Но я не знал, что я иду на встречу с тобой до того, как тебя увидел. Только спустя время я понял, что шел на встречу с тобой, которая длится до сих пор. Меня привел — «Там всегда найдешь, в кого влюбиться, и полно красивых ножек» — меня привел Олоферн, мой коллега по факультету. Думаю, что это не его имя, мы его просто так звали, ты должна помнить. Случайно год назад я решил его навестить, он живет возле шоссе, у него какое-то мозговое нарушение. Потеря равновесия при ходьбе, он уже, должно быть, умер. Но тогда это был высокий сильный парень.

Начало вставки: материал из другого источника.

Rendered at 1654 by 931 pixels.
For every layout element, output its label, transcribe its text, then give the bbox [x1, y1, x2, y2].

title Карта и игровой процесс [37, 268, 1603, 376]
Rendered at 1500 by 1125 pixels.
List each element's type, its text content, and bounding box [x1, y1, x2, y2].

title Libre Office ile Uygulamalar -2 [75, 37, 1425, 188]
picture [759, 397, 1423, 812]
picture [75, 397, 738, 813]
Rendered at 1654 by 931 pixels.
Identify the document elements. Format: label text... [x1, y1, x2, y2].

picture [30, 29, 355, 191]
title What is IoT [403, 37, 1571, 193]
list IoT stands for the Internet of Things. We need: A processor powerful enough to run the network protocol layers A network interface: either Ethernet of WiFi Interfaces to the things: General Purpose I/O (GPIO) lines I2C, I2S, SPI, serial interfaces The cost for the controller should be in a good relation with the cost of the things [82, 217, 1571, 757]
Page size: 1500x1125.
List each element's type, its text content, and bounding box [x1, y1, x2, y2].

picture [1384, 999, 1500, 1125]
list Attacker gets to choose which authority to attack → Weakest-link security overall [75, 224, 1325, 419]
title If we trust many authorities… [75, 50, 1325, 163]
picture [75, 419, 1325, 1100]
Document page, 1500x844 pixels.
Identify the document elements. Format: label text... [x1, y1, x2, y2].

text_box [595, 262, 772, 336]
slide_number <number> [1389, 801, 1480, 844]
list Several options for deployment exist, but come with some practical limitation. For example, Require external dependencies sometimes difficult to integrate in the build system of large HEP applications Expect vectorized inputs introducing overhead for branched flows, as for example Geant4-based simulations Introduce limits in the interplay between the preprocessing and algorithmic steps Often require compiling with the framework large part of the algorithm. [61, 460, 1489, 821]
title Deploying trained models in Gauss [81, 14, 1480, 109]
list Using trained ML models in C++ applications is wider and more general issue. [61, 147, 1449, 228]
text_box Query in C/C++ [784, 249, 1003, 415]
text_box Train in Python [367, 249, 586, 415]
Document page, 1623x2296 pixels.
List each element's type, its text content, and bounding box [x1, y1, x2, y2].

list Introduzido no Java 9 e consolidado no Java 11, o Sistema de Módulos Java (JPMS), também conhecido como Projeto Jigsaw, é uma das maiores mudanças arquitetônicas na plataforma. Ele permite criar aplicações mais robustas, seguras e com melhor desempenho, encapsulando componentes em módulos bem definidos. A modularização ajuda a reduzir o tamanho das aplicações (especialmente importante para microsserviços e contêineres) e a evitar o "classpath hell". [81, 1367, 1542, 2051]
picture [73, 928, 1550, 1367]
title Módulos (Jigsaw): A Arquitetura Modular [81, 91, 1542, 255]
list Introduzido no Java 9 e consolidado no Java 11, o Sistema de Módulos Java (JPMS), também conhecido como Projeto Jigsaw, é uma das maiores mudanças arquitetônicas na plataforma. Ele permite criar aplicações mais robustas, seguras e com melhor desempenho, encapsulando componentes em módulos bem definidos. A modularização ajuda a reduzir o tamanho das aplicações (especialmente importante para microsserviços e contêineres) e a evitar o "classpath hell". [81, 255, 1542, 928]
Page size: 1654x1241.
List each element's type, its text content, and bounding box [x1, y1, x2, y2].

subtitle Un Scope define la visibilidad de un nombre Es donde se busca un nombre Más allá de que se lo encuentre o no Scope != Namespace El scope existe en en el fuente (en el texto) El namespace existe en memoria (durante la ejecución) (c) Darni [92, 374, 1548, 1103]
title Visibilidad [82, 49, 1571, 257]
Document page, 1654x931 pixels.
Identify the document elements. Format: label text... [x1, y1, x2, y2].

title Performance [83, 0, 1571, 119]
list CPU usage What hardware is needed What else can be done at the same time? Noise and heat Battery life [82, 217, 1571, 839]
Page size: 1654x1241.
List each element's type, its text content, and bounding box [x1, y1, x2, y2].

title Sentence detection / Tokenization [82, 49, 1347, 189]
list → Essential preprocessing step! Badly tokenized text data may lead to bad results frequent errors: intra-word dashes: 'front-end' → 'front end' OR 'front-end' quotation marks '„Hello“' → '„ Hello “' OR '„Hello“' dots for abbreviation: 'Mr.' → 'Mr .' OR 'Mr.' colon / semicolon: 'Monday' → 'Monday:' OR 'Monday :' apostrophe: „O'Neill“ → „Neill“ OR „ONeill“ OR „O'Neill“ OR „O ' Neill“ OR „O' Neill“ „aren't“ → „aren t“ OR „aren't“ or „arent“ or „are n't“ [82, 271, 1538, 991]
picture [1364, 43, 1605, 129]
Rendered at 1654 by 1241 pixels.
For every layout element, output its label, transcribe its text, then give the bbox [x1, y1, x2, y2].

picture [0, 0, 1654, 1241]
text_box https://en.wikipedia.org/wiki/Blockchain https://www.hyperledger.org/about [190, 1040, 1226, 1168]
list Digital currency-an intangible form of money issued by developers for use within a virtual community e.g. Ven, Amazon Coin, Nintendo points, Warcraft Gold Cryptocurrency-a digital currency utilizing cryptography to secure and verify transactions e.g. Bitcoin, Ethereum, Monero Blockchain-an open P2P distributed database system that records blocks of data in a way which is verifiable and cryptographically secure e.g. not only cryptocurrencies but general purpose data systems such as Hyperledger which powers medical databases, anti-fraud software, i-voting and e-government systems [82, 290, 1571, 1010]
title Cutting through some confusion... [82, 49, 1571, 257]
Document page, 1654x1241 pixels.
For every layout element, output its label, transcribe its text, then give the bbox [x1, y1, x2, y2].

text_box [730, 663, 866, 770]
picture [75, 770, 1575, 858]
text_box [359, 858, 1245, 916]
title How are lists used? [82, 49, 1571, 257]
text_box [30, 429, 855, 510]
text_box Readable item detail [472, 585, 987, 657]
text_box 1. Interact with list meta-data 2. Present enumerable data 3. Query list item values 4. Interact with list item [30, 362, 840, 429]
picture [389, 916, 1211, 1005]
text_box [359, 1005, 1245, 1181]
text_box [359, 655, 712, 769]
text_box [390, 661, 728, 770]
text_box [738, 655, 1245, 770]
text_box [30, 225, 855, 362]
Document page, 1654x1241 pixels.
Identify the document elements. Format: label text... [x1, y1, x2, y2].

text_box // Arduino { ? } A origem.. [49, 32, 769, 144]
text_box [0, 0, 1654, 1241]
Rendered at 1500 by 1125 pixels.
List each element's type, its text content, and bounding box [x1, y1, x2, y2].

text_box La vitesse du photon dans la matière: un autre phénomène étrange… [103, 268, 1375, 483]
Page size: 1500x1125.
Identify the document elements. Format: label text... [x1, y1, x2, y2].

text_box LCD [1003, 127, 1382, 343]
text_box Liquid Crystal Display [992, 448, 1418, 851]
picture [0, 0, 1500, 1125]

— Там есть в кого влюбиться, — сказал он.
Но подожди, я знаю, знаю почему мы его звали Олоферном. [3] Он влюбился в Жудит, [4] но совсем не мужественную, рядом с ним она казалась неприметной. Они были смешной парой: он очень высокий согнувшийся под бременем страсти и своего роста и всегда очень галантный, что характерно для великанов. И, как это обычно бывает, люди, видя столь странную пару, тут же желают восстановить равновесие, поддержав слабую сторону, и один парень возьми и скажи:
3
Олоферн (609–569 до н. э.) — полководец царя Вавилонии Навуходоносора, был убит Юдифью во время сна в городе Ветилуя.
4
Жудит — Юдифь.
— Она как-нибудь побьет его.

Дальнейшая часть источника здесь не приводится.